Does this resemble American foreign policy? Not even remotely. We are constantly meddling in the internal affairs of foreign nations for any number of reasons. We invade countries all over the world because we don’t like how they do business or how they treat their own people or their neighbors. The precedent that God set with Israel and her neighbors is simple: If they’re not actively attacking you, then stay out of their business.

It’s not isolationism to avoid military adventurism. Would you call a neighbor antisocial if he didn’t break down your door and shoot one of your children before borrowing a tool? You don’t have to shoot and bomb people to have a relationship with them.

It’s not a bad idea to have a “big stick” at hand, though, just in case.

Peace is not isolationist

∞ > 10: God Is Not a Grasshopper

Deuteronomy 1:1-3:22
Isaiah 1:1-27
Acts 9:1-22

Deuteronomy 1:23-33 “The plan pleased me well; so I took twelve of your men, one man from each tribe. And they departed and went up into the mountains, and came to the Valley of Eshcol, and spied it out. They also took some  of the fruit of the land in their hands and brought it down to us; and they brought back word to us, saying, ‘It is a good land which YHWH our God is giving us.’… Yet, for all that, you did not believe YHWH your God, who went in the way before you to search out a place for you to pitch your tents, to show you the way you should go, in the fire by night and in the cloud by day.

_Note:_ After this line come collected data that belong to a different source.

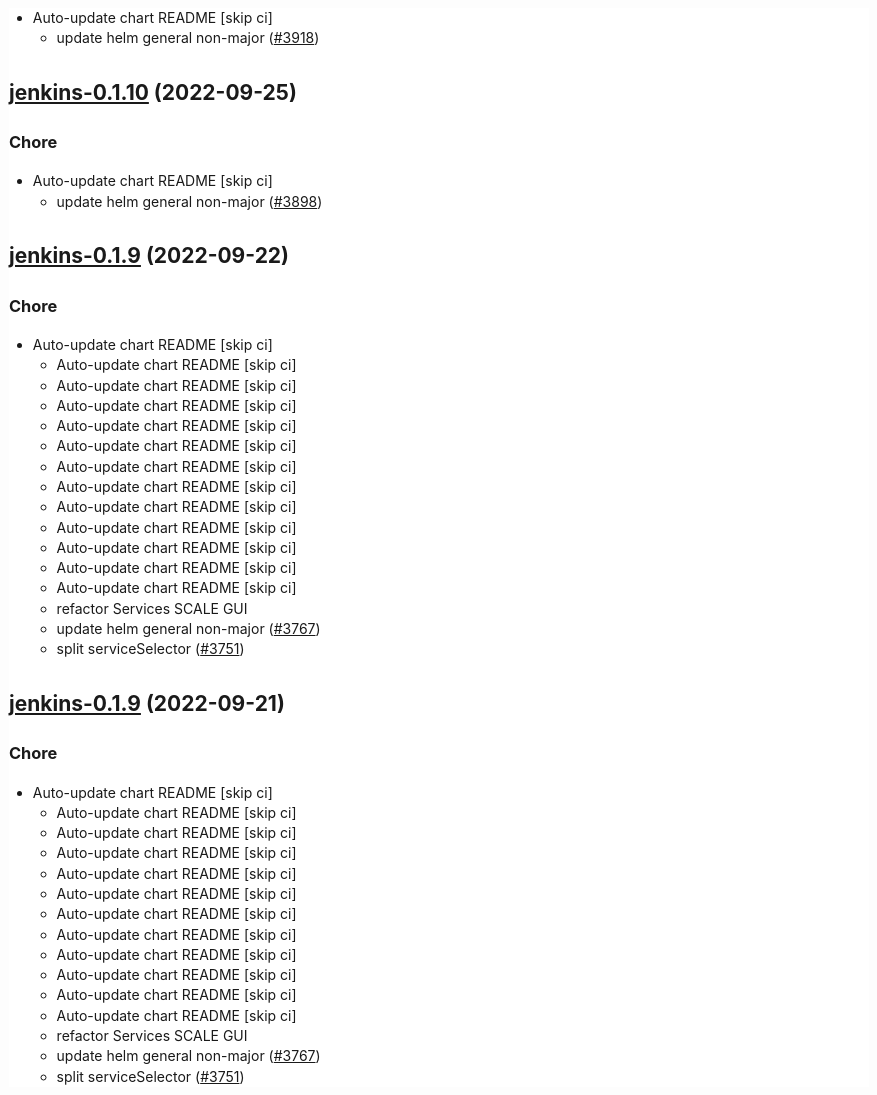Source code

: - Auto-update chart README [skip ci]
  - update helm general non-major ([#3918](https://github.com/truecharts/charts/issues/3918))




## [jenkins-0.1.10](https://github.com/truecharts/charts/compare/jenkins-0.1.9...jenkins-0.1.10) (2022-09-25)

### Chore

- Auto-update chart README [skip ci]
  - update helm general non-major ([#3898](https://github.com/truecharts/charts/issues/3898))




## [jenkins-0.1.9](https://github.com/truecharts/charts/compare/jenkins-0.1.8...jenkins-0.1.9) (2022-09-22)

### Chore

- Auto-update chart README [skip ci]
  - Auto-update chart README [skip ci]
  - Auto-update chart README [skip ci]
  - Auto-update chart README [skip ci]
  - Auto-update chart README [skip ci]
  - Auto-update chart README [skip ci]
  - Auto-update chart README [skip ci]
  - Auto-update chart README [skip ci]
  - Auto-update chart README [skip ci]
  - Auto-update chart README [skip ci]
  - Auto-update chart README [skip ci]
  - Auto-update chart README [skip ci]
  - Auto-update chart README [skip ci]
  - refactor Services SCALE GUI
  - update helm general non-major ([#3767](https://github.com/truecharts/charts/issues/3767))
  - split serviceSelector ([#3751](https://github.com/truecharts/charts/issues/3751))




## [jenkins-0.1.9](https://github.com/truecharts/charts/compare/jenkins-0.1.8...jenkins-0.1.9) (2022-09-21)

### Chore

- Auto-update chart README [skip ci]
  - Auto-update chart README [skip ci]
  - Auto-update chart README [skip ci]
  - Auto-update chart README [skip ci]
  - Auto-update chart README [skip ci]
  - Auto-update chart README [skip ci]
  - Auto-update chart README [skip ci]
  - Auto-update chart README [skip ci]
  - Auto-update chart README [skip ci]
  - Auto-update chart README [skip ci]
  - Auto-update chart README [skip ci]
  - Auto-update chart README [skip ci]
  - refactor Services SCALE GUI
  - update helm general non-major ([#3767](https://github.com/truecharts/charts/issues/3767))
  - split serviceSelector ([#3751](https://github.com/truecharts/charts/issues/3751))
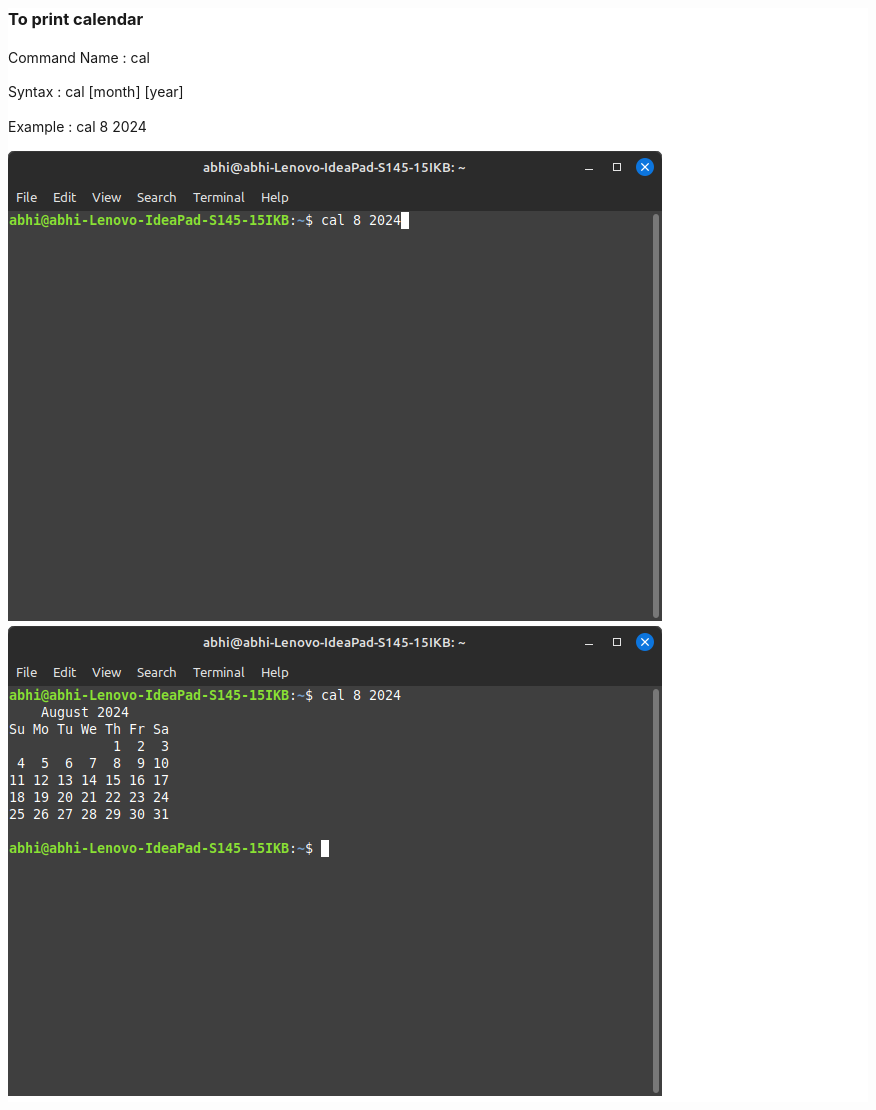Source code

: ### To print calendar
Command Name : cal

Syntax : cal [month] [year]

Example : cal 8 2024

![](./pics/19.png)
![](./pics/20.png)
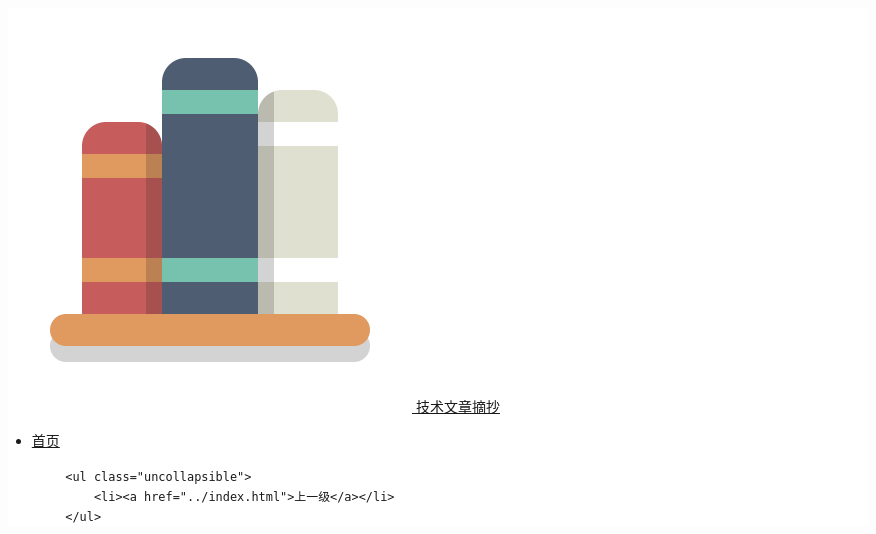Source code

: <!DOCTYPE html>

<html xmlns="http://www.w3.org/1999/xhtml">
<head>
    <head>
        <meta http-equiv="Content-Type" content="text/html; charset=UTF-8">
        <meta name="viewport" content="width=device-width, initial-scale=1, maximum-scale=1.0, user-scalable=no">
        <link rel="icon" href="../../static/favicon.png">
        <title>03  镜像使用：Docker 环境下如何配置你的镜像？.md</title>
        <!-- Spectre.css framework -->
        <link rel="stylesheet" href="../../static/index.css">
        <!-- theme css & js -->
        <meta name="generator" content="Hexo 4.2.0">
    </head>

<body>

<div class="book-container">
    <div class="book-sidebar">
        <div class="book-brand">
            <a href="../../index.html">
                <img src="../../static/favicon.png">
                <span>技术文章摘抄</span>
            </a>
        </div>
        <div class="book-menu uncollapsible">
            <ul class="uncollapsible">
                <li><a href="../../index.html" class="current-tab">首页</a></li>
            </ul>

            <ul class="uncollapsible">
                <li><a href="../index.html">上一级</a></li>
            </ul>

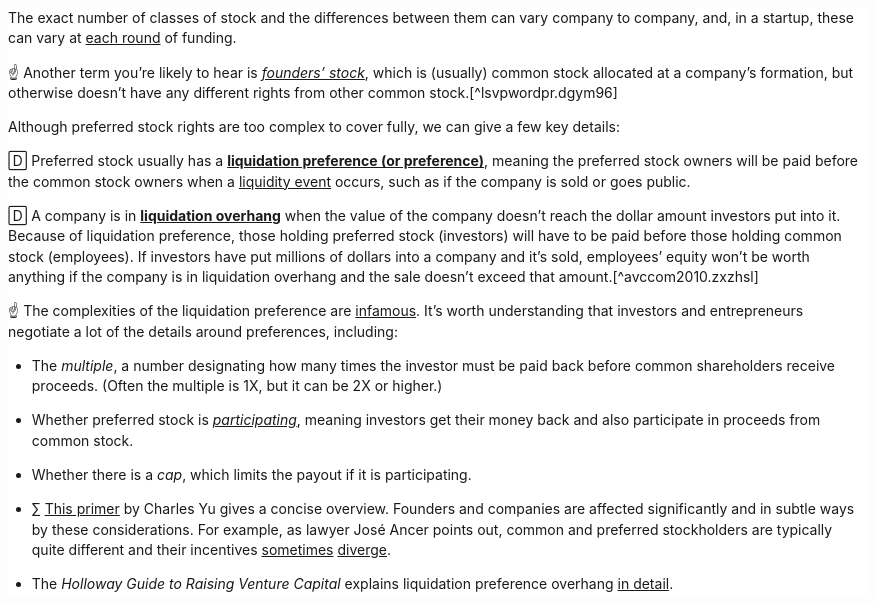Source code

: The exact number of classes of stock and the differences between them can vary company to
company, and, in a startup, these can vary at [each round](#stages-of-a-startup) of funding.

☝️ Another term you’re likely to hear is
[*founders’ stock*](https://www.alleywatch.com/2013/08/what-is-founders-stock-legally/), which
is (usually) common stock allocated at a company’s formation, but otherwise doesn’t have
any different rights from other common stock.[^lsvpwordpr.dgym96]

Although preferred stock rights are too complex to cover fully, we can give a few key
details:

🄳 Preferred stock usually has a
[**liquidation preference (or preference)**](https://www.investopedia.com/terms/l/liquidation-preference.asp),
meaning the preferred stock owners will be paid before the common stock owners when a
[liquidity event](#sales-and-liquidity) occurs, such as if the company is sold or goes public.

🄳 A company is in
[**liquidation overhang**](https://equityzen.com/knowledge-center/blog/startup-valuations-and-liquidation-preference-overhang/)
when the value of the company doesn’t reach the dollar amount investors put into it.
Because of liquidation preference, those holding preferred stock (investors) will have to
be paid before those holding common stock (employees).
If investors have put millions of dollars into a company and it’s sold, employees’ equity
won’t be worth anything if the company is in liquidation overhang and the sale doesn’t
exceed that amount.[^avccom2010.zxzhsl]

☝️ The complexities of the liquidation preference are
[infamous](https://venturebeat.com/entrepreneur/beware-the-trappings-of-liquidation-preference/).
It’s worth understanding that investors and entrepreneurs negotiate a lot of the details
around preferences, including:

- The *multiple*, a number designating how many times the investor must be paid back before
  common shareholders receive proceeds.
  (Often the multiple is 1X, but it can be 2X or higher.)

- Whether preferred stock is
  [*participating*](https://en.wikipedia.org/wiki/Participating_preferred_stock), meaning
  investors get their money back and also participate in proceeds from common stock.

- Whether there is a *cap*, which limits the payout if it is participating.

- ∑
  [This primer](https://medium.com/@CharlesYu/the-ultimate-guide-to-liquidation-preferences-478dda9f9332)
  by Charles Yu gives a concise overview.
  Founders and companies are affected significantly and in subtle ways by these
  considerations.
  For example, as lawyer José Ancer points out, common and preferred stockholders are
  typically quite different and their incentives
  [sometimes](https://siliconhillslawyer.com/2017/10/13/common-stock-v-preferred-stock/)
  [diverge](https://siliconhillslawyer.com/2018/02/07/board-works-common-stock/).

- The *Holloway Guide to Raising Venture Capital* explains liquidation preference overhang
  [in detail](https://www.holloway.com/g/venture-capital/sections/downstream-consequences-exits#preference).
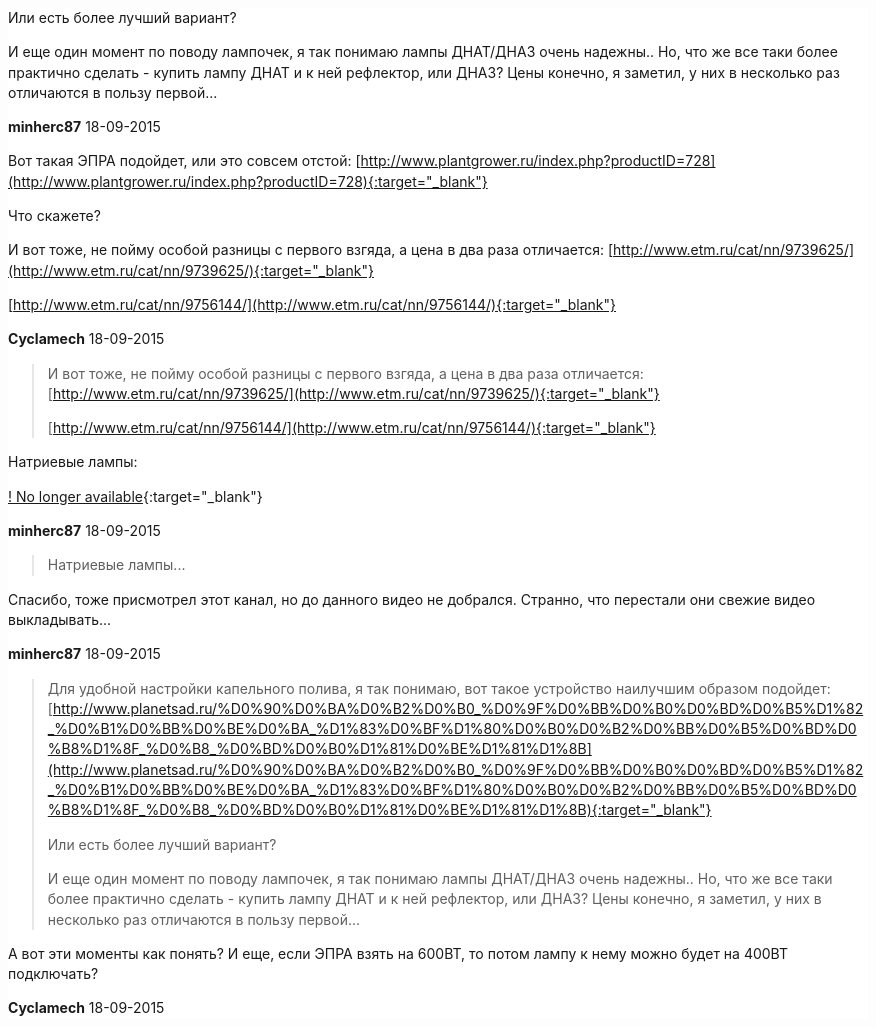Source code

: Или есть более лучший вариант?

И еще один момент по поводу лампочек, я так понимаю лампы ДНАТ/ДНАЗ очень надежны.. Но, что же все таки более практично сделать - купить лампу ДНАТ и к ней рефлектор, или ДНАЗ? Цены конечно, я заметил, у них в несколько раз отличаются в пользу первой...


**minherc87** 18-09-2015

Вот такая ЭПРА подойдет, или это совсем отстой: [http://www.plantgrower.ru/index.php?productID=728](http://www.plantgrower.ru/index.php?productID=728){:target="_blank"}

Что скажете?

И вот тоже, не пойму особой разницы с первого взгяда, а цена в два раза отличается: [http://www.etm.ru/cat/nn/9739625/](http://www.etm.ru/cat/nn/9739625/){:target="_blank"}

[http://www.etm.ru/cat/nn/9756144/](http://www.etm.ru/cat/nn/9756144/){:target="_blank"}


**Cyclamech** 18-09-2015

> И вот тоже, не пойму особой разницы с первого взгяда, а цена в два раза отличается: [http://www.etm.ru/cat/nn/9739625/](http://www.etm.ru/cat/nn/9739625/){:target="_blank"}
> 
> [http://www.etm.ru/cat/nn/9756144/](http://www.etm.ru/cat/nn/9756144/){:target="_blank"}

Натриевые лампы:

[! No longer available](http://www.youtube.com/watch?v=26vlOOQPfPY#){:target="_blank"}


**minherc87** 18-09-2015

> Натриевые лампы...

Спасибо, тоже присмотрел этот канал, но до данного видео не добрался. Странно, что перестали они свежие видео выкладывать...


**minherc87** 18-09-2015

> Для удобной настройки капельного полива, я так понимаю, вот такое устройство наилучшим образом подойдет: [http://www.planetsad.ru/%D0%90%D0%BA%D0%B2%D0%B0_%D0%9F%D0%BB%D0%B0%D0%BD%D0%B5%D1%82_%D0%B1%D0%BB%D0%BE%D0%BA_%D1%83%D0%BF%D1%80%D0%B0%D0%B2%D0%BB%D0%B5%D0%BD%D0%B8%D1%8F_%D0%B8_%D0%BD%D0%B0%D1%81%D0%BE%D1%81%D1%8B](http://www.planetsad.ru/%D0%90%D0%BA%D0%B2%D0%B0_%D0%9F%D0%BB%D0%B0%D0%BD%D0%B5%D1%82_%D0%B1%D0%BB%D0%BE%D0%BA_%D1%83%D0%BF%D1%80%D0%B0%D0%B2%D0%BB%D0%B5%D0%BD%D0%B8%D1%8F_%D0%B8_%D0%BD%D0%B0%D1%81%D0%BE%D1%81%D1%8B){:target="_blank"}
> 
> Или есть более лучший вариант?
> 
> И еще один момент по поводу лампочек, я так понимаю лампы ДНАТ/ДНАЗ очень надежны.. Но, что же все таки более практично сделать - купить лампу ДНАТ и к ней рефлектор, или ДНАЗ? Цены конечно, я заметил, у них в несколько раз отличаются в пользу первой...

А вот эти моменты как понять? И еще, если ЭПРА взять на 600ВТ, то потом лампу к нему можно будет на 400ВТ подключать?


**Cyclamech** 18-09-2015

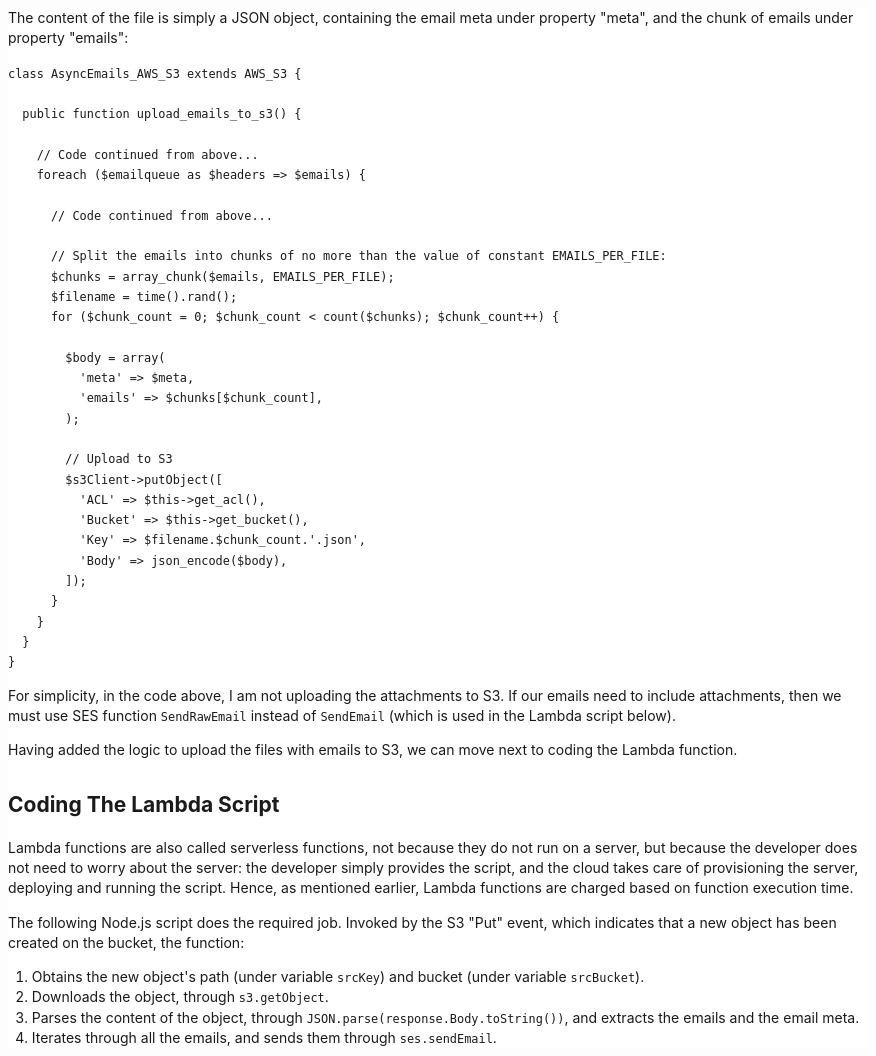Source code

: The content of the file is simply a JSON object, containing the email meta under property "meta", and the chunk of emails under property "emails":

<div class="break-out">

<pre><code class="language-javascript">class AsyncEmails_AWS_S3 extends AWS_S3 {

  public function upload_emails_to_s3() {

    // Code continued from above...
    foreach ($emailqueue as $headers => $emails) {

      // Code continued from above...

      // Split the emails into chunks of no more than the value of constant EMAILS_PER_FILE:
      $chunks = array_chunk($emails, EMAILS_PER_FILE);
      $filename = time().rand();
      for ($chunk_count = 0; $chunk_count < count($chunks); $chunk_count++) {

        $body = array(
          'meta' => $meta,
          'emails' => $chunks[$chunk_count],
        );

        // Upload to S3
        $s3Client->putObject([
          'ACL' => $this->get_acl(),
          'Bucket' => $this->get_bucket(),
          'Key' => $filename.$chunk_count.'.json',
          'Body' => json_encode($body),
        ]);  
      }   
    }
  }
}
</code></pre></div>

For simplicity, in the code above, I am not uploading the attachments to S3. If our emails need to include attachments, then we must use SES function `SendRawEmail` instead of `SendEmail` (which is used in the Lambda script below).

Having added the logic to upload the files with emails to S3, we can move next to coding the Lambda function.

## Coding The Lambda Script

Lambda functions are also called serverless functions, not because they do not run on a server, but because the developer does not need to worry about the server: the developer simply provides the script, and the cloud takes care of provisioning the server, deploying and running the script. Hence, as mentioned earlier, Lambda functions are charged based on function execution time.

The following Node.js script does the required job. Invoked by the S3 "Put" event, which indicates that a new object has been created on the bucket, the function:

1. Obtains the new object's path (under variable `srcKey`) and bucket (under variable `srcBucket`).
2. Downloads the object, through `s3.getObject`.
3. Parses the content of the object, through `JSON.parse(response.Body.toString())`, and extracts the emails and the email meta.
4. Iterates through all the emails, and sends them through `ses.sendEmail`.
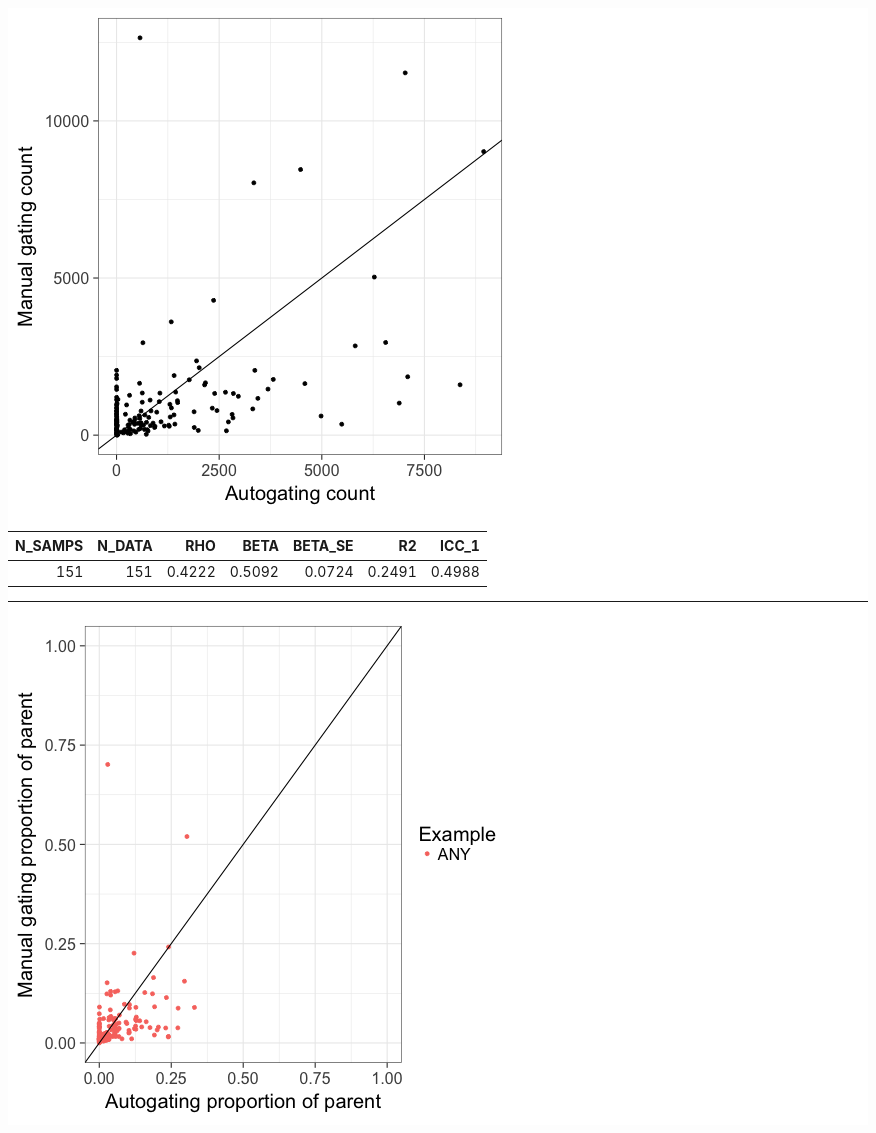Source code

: ![plot of chunk unnamed-chunk-49](rep2-figure/unnamed-chunk-49-1.png)


| N_SAMPS| N_DATA|    RHO|   BETA| BETA_SE|     R2|  ICC_1|
|-------:|------:|------:|------:|-------:|------:|------:|
|     151|    151| 0.4222| 0.5092|  0.0724| 0.2491| 0.4988|
***
![plot of chunk unnamed-chunk-51](rep2-figure/unnamed-chunk-51-1.png)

When Moses recounted the story of the twelve spies, he left out an important detail: ten of the twelve spies brought back a bad report. “The land is bountiful and beautiful, but we are grasshoppers next to the inhabitants!” Is it any wonder that the people lost their faith? Why did Moses make it sound as if the Israelites doubted God for no good reason?

Because they did! God promised to bring them into the Land. He destroyed Pharaoh’s army and spectacularly broke Egypt’s power. The whole world was soon talking about Israel and her God in fear. Yet when ten men told them how mighty were their enemies, they turned on the God whose presence was physically manifested among them in a gigantic pillar of fire. What were they thinking!? It didn’t matter how many spies came back with a bad report. It didn’t even matter that two of them spoke truthfully. No handful or army of men can stand in the way of God fulfilling his promises to us.

But we can.

If you say that you are inadequate to the mission God has assigned to you, then you are completely misunderstanding your mission. The problem with saying that “We are grasshoppers in our eyes” is that we are irrelevant. Stop looking at yourself and start looking at God! Is He a grasshopper in our eyes?

Fear is so easy. We entertain it and feed it our whole lives while we starve faith. It’s no wonder we don’t see miracles when by our constant expectations of disaster we accuse God of faithlessness.

How God sees you vs how you see yourself.
How God sees you vs how you see yourself.